— TO DO —
Quote the following lines word for word, beginning at the line that contains "Protection des données" and stopping after the line that contains "images, les graphiques".

(RECORDS FOR THE TASK)

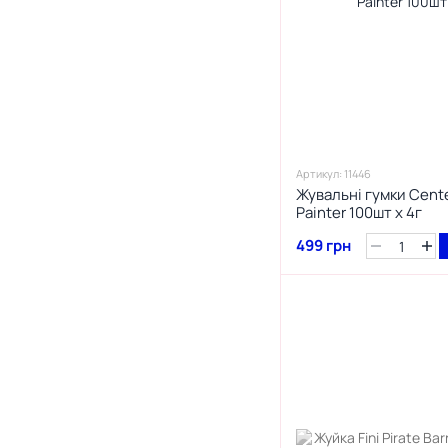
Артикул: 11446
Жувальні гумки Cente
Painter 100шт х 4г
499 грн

(End RECORDS FOR THE TASK)
(RECORDS FOR THE TASK)

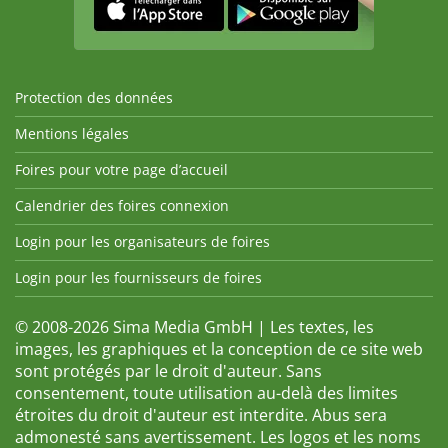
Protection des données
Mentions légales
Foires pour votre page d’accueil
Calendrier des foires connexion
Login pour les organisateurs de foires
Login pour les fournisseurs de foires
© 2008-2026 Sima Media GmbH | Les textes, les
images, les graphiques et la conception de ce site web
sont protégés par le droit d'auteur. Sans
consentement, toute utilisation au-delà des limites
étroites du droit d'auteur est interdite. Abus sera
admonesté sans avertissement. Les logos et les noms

(End RECORDS FOR THE TASK)

— EXERCISE SOLUTION —
Protection des données
Mentions légales
Foires pour votre page d’accueil
Calendrier des foires connexion
Login pour les organisateurs de foires
Login pour les fournisseurs de foires
© 2008-2026 Sima Media GmbH | Les textes, les
images, les graphiques et la conception de ce site web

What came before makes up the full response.